A Conversation for Where Do Babies Come From?

As a child...

Post 21

echomikeromeo

I'm trying to remember why I giggled about sex straight up through 13 years old or so. I suppose it's because everyone else did - at some point when I was young there must have been someone who knew what sex was, or who had an older sibling who giggled about it, or something like that, and the nervousness was passed round. Of course, we didn't have any sort of sex education in school until a very rudimentary explanation of puberty and how women get pregnant at the age of 11. I wonder if children for whom sex ed begins at an earlier age grow up with less of a "giggle factor".


As a child...

Post 22

Teasswill

Even with the explicitness of sex in the media today, I suspect that there is still a giggle factor when related to 'real people'.
It's one thing to read about ideal sex in magazines, or watch glossy actors simulating intercourse on TV, but quite another to imagine your friends & relatives in the act.


As a child...

Post 23

You can call me TC

Ah - of course: peer pressure.

Good point about leaving the giggling stage at different ages. I wonder if it's natural, healthy and A Good Thing to go through the pseudo-embarrassed giggling stage at all? (I say "pseudo" because half the group probably doesn't even really know what they're embarrassed about).

Or is it better to be sensible and open about everything and not ever give your kids cause to go through that giggling phase. And if you do succeed in doing that, how will they know when it is not appropriate to bring the subject up?

My kids seem to have caught on to this - possibly just common sense. Or a natural sensitiveness to people's feelings.

For example, they have absolutely no problem with the fact that when they stay with my parents (their grandparents) and have their girlfriends with them, no way will they be allowed to sleep in the same room.

And is it desirable to remove the taboo on sexuality in polite conversation? (Just think how many jokes and comic films would lose their punch if it was not embarrassing any more to keep quiet on the subject when in company)

Wouldn't it spoil the magic a bit if everyone teated sex talk like they swap recipes or where they spent their holidays?

Or may I present the daring hypothesis that doing away with taboos would eventually reduce the rape and child-abuse statistics because people would no longer develop neuroses about their sexuality, and would be able to have more normal relationships?

Or am I deviating too far from the talking point and should I shut up?


As a child...

Post 24

Teasswill

I guess that people will always differ in their attitudes towards issues like sex & nudity. I remember that a school friend of mine was somewhat unhibited & happily walked around the house nude. This was OK within the family, but very embarrassing for her elder sister's boyfriend.
Good point about the lost humour if there's no taboo.

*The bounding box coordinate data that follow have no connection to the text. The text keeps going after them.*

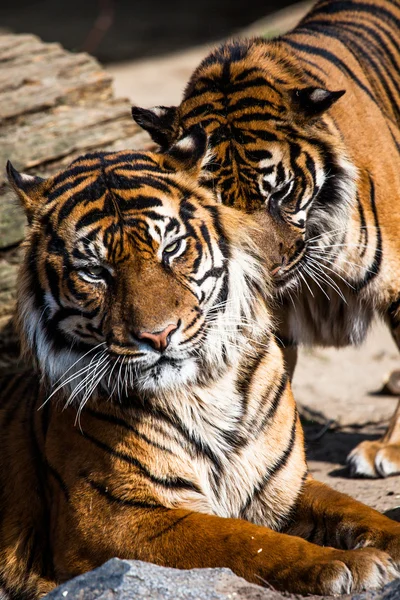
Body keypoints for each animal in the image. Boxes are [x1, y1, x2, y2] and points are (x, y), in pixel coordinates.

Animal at [2, 124, 400, 596]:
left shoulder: (284, 485)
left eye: (171, 248)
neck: (203, 391)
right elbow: (244, 539)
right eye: (95, 272)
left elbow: (355, 509)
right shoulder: (112, 520)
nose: (158, 335)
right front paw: (347, 563)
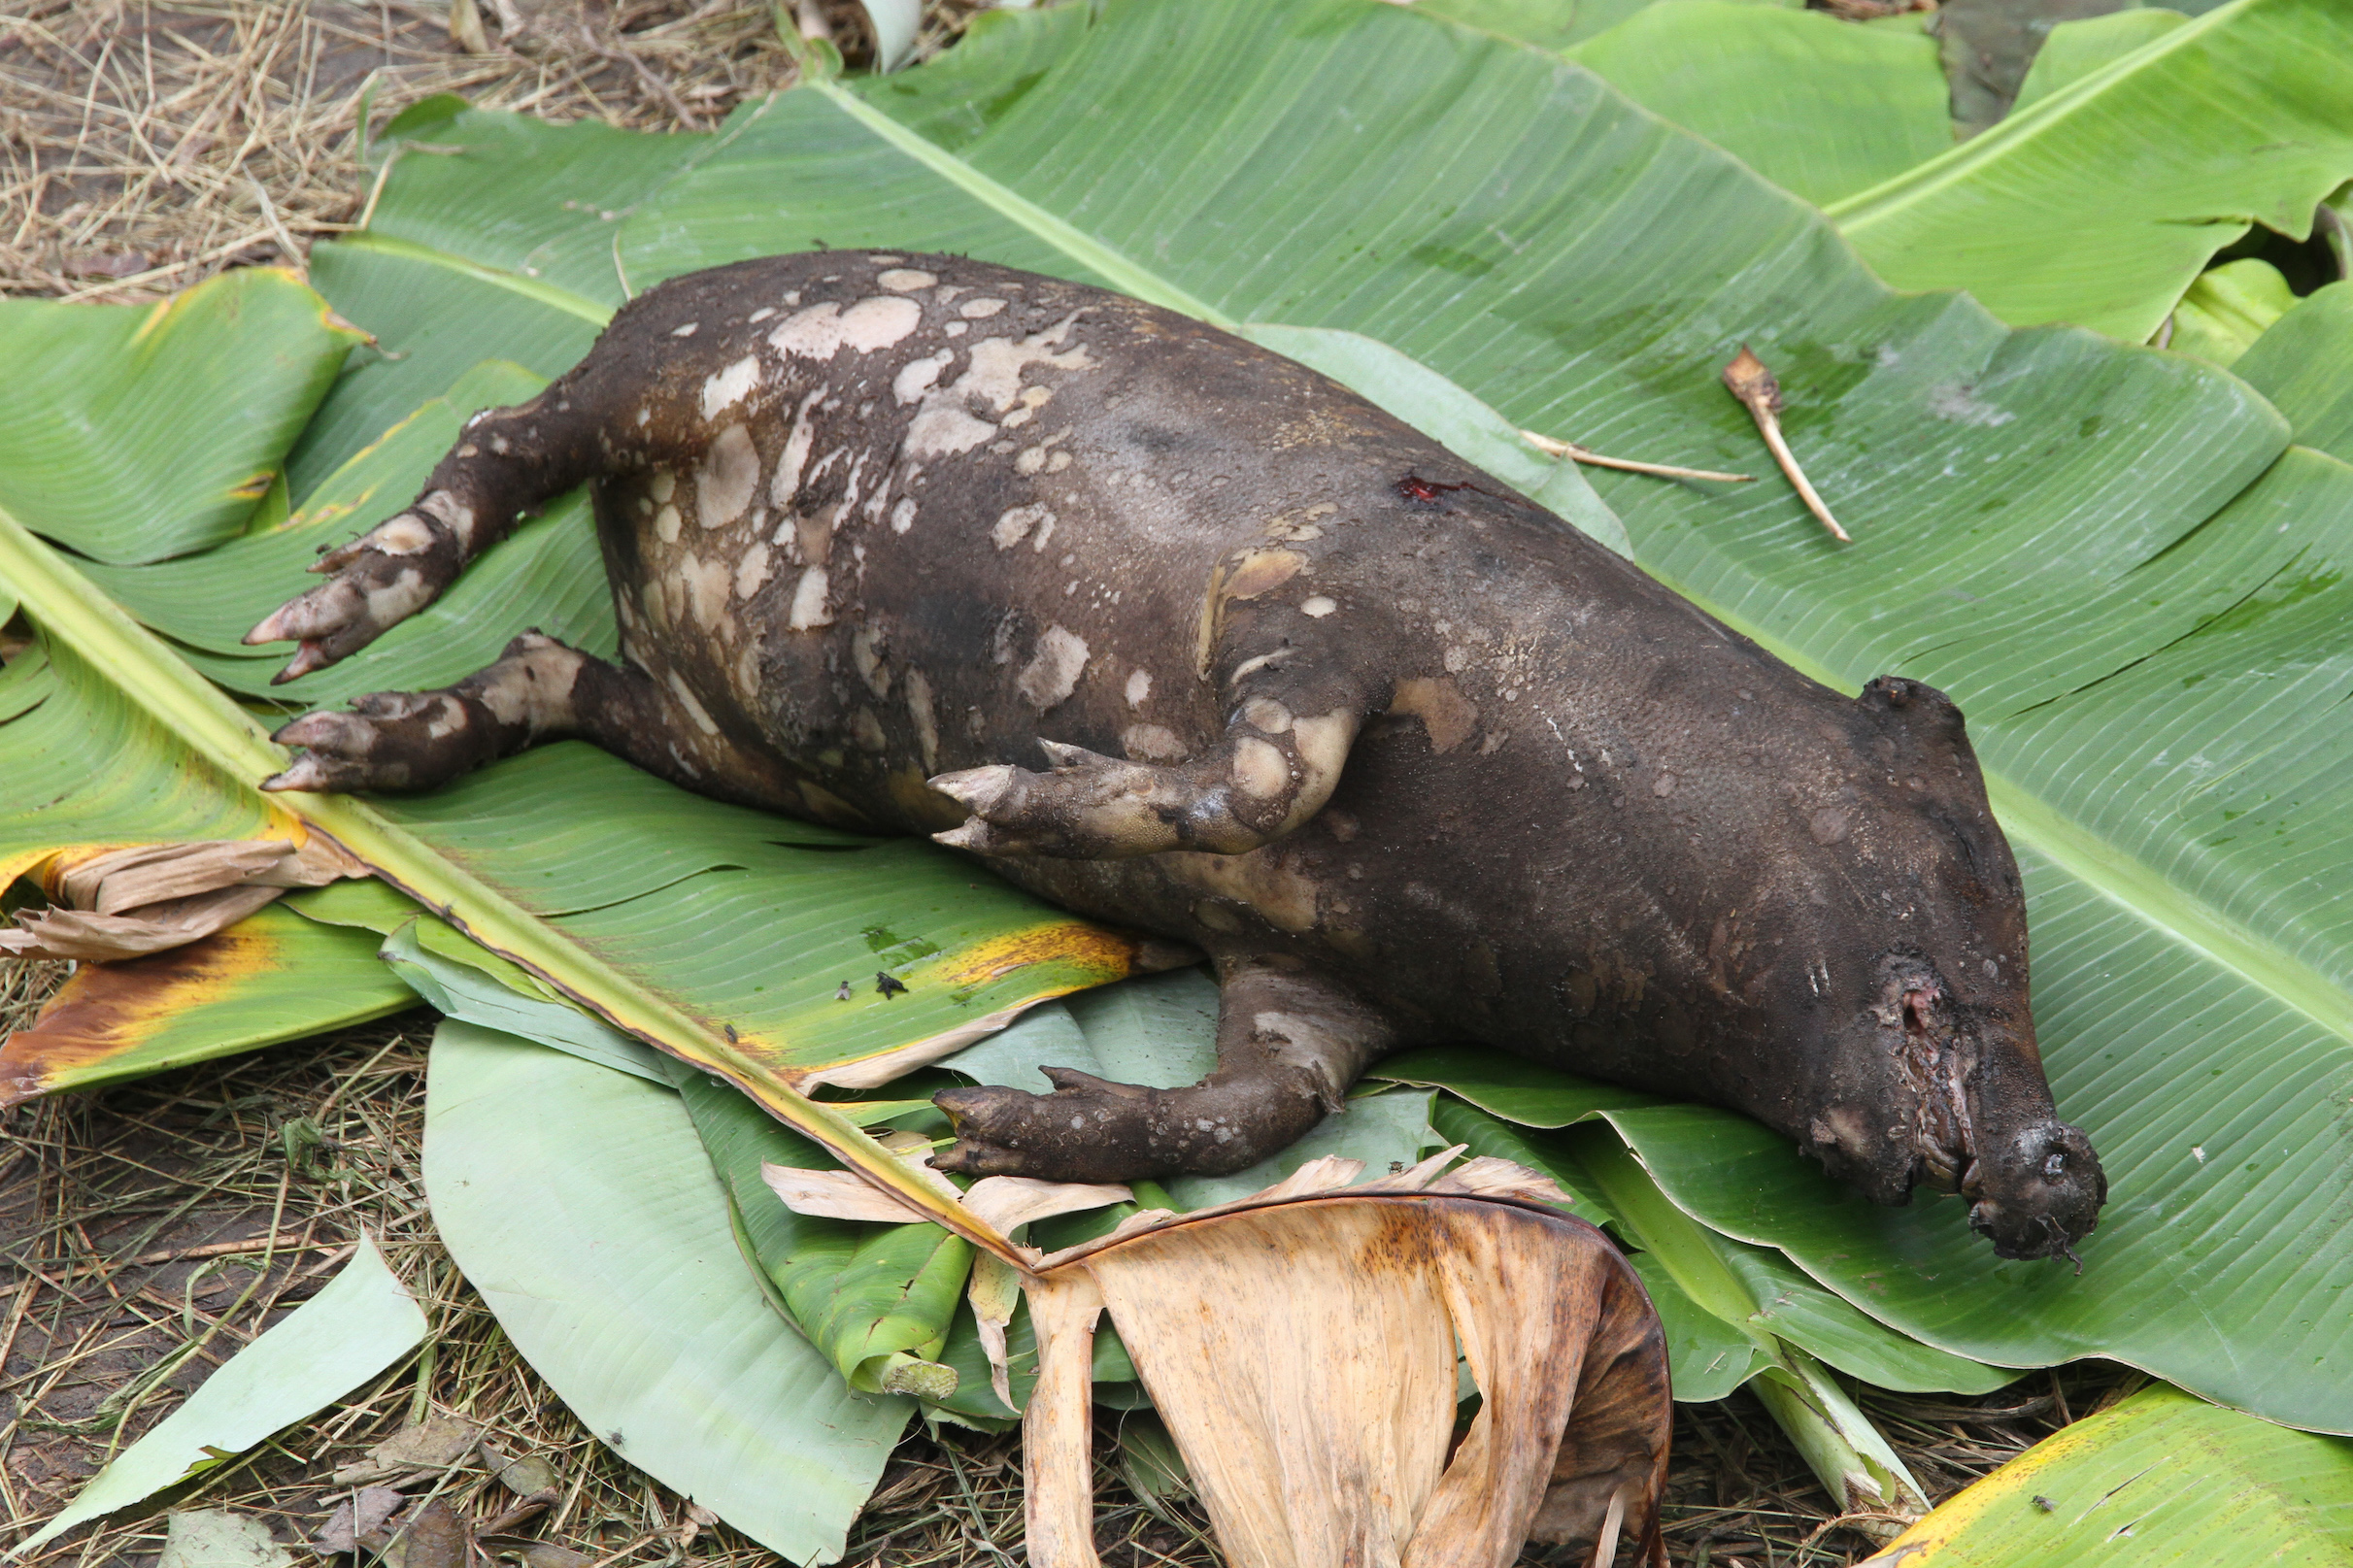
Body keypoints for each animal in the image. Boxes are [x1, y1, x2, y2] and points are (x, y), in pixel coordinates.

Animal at [252, 254, 2117, 1259]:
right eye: (1977, 875)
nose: (2066, 1174)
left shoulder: (1323, 993)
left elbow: (1243, 1113)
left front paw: (992, 1128)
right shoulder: (1334, 616)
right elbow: (1259, 776)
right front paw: (998, 796)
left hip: (719, 734)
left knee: (547, 665)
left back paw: (348, 746)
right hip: (678, 360)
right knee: (504, 437)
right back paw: (315, 633)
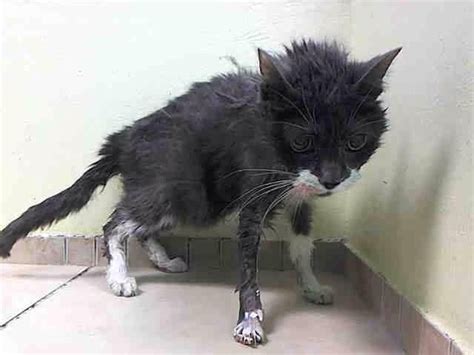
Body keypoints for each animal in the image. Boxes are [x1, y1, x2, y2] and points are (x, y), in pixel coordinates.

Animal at [0, 39, 400, 348]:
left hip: (186, 198)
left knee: (139, 228)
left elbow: (302, 246)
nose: (332, 180)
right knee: (116, 224)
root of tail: (123, 138)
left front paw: (312, 287)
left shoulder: (300, 199)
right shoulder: (253, 199)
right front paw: (249, 321)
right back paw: (120, 278)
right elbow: (248, 264)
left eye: (355, 141)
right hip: (180, 190)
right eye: (301, 141)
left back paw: (164, 261)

I suspect that if we swapped sex talk like recipes, there'd be a similar tendancy to exaggerate & outdo each other!

Looking at other societies could give us a clue as to whether or not openness spoils the magic. Some societies are very open about celebrating the onset of menstruation & becoming an adult is a great ritual.


As a child...

Post 25

healingmagichands

I believe that child abuse and molestation are more apt to happen in a "climate" of taboo and secrecy. If your child knows what sex is and when it is appropriate, and knows that they can talk to the adults around them about what is happening to them, the molester loses her/his power to control the child. And a similar thing happens to abusers.

"were there any complaints from parents" Not that I was aware of.


As a child...

Post 26

echomikeromeo

I think I must have been 14 and my sister 11 when I at one point grew quite frustrated with her for being "grossed out" by sex. But my mother seemed to think that it was a good thing for my sister to be weirded out at that age, because it meant she wouldn't be trying anything herself.

For the past couple years, though, it's been my goal in my conversations with my peers to desensitise and demystify sex, something which our school sex ed programme does nothing about.

I guess I see a similar conundrum to TC, though. It would be great to think we could all (especially young people) be open about sexuality - which might even result in less prejudice and that sort of thing - but then what would be the point in innuendo?